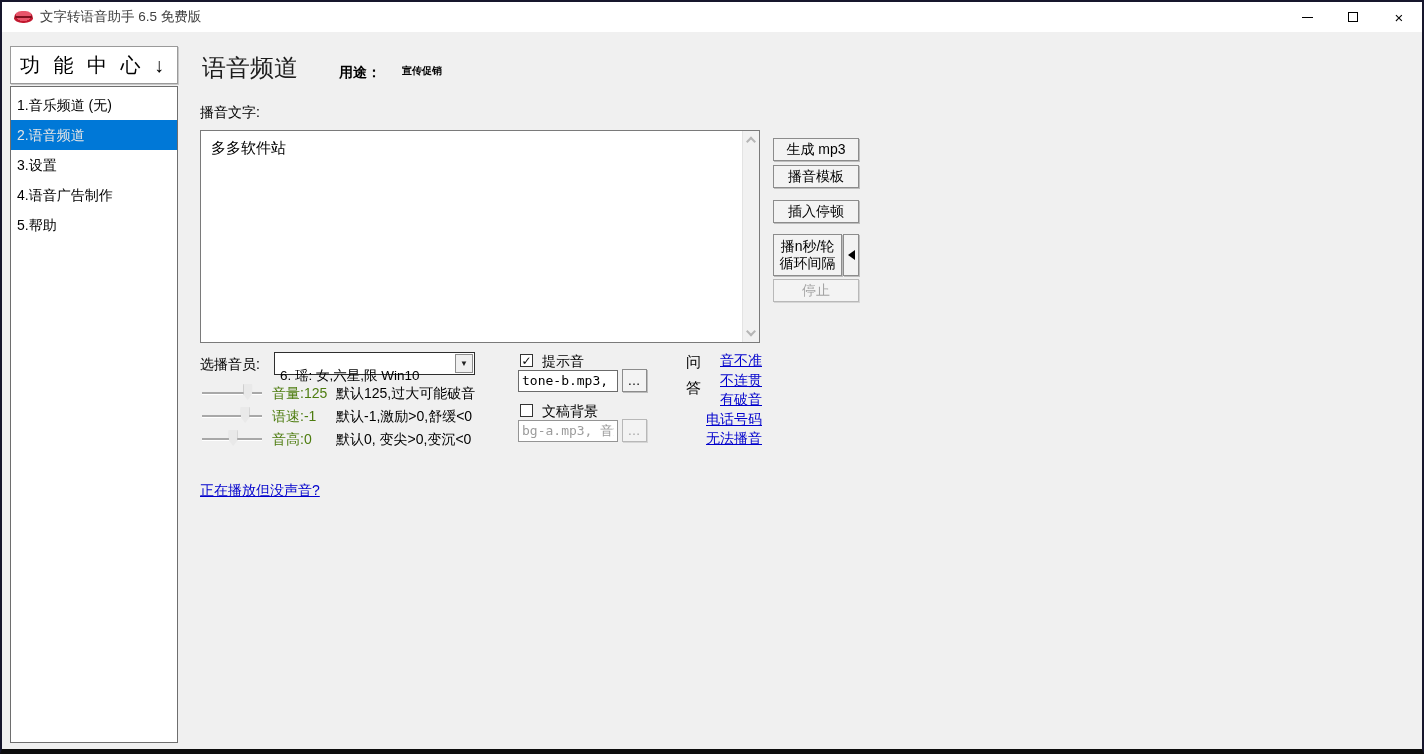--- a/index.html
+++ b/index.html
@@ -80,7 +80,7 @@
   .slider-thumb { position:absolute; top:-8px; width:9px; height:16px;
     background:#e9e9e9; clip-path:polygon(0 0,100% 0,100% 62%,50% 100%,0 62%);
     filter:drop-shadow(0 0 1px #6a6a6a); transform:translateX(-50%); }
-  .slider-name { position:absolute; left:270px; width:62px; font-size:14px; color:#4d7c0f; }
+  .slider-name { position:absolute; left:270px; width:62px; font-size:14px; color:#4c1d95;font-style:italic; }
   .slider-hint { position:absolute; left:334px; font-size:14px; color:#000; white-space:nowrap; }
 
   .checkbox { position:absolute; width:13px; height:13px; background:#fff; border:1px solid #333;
——————————
What the task asks
Look above for the line holding "top:-8px; width:9px; height:16px;" and the line holding "width:62px; font-size:14px; color:#4d7c0f;", then output exactly those two lines and every line between them, nothing more.

Exercise output
   .slider-thumb { position:absolute; top:-8px; width:9px; height:16px;
     background:#e9e9e9; clip-path:polygon(0 0,100% 0,100% 62%,50% 100%,0 62%);
     filter:drop-shadow(0 0 1px #6a6a6a); transform:translateX(-50%); }
-  .slider-name { position:absolute; left:270px; width:62px; font-size:14px; color:#4d7c0f; }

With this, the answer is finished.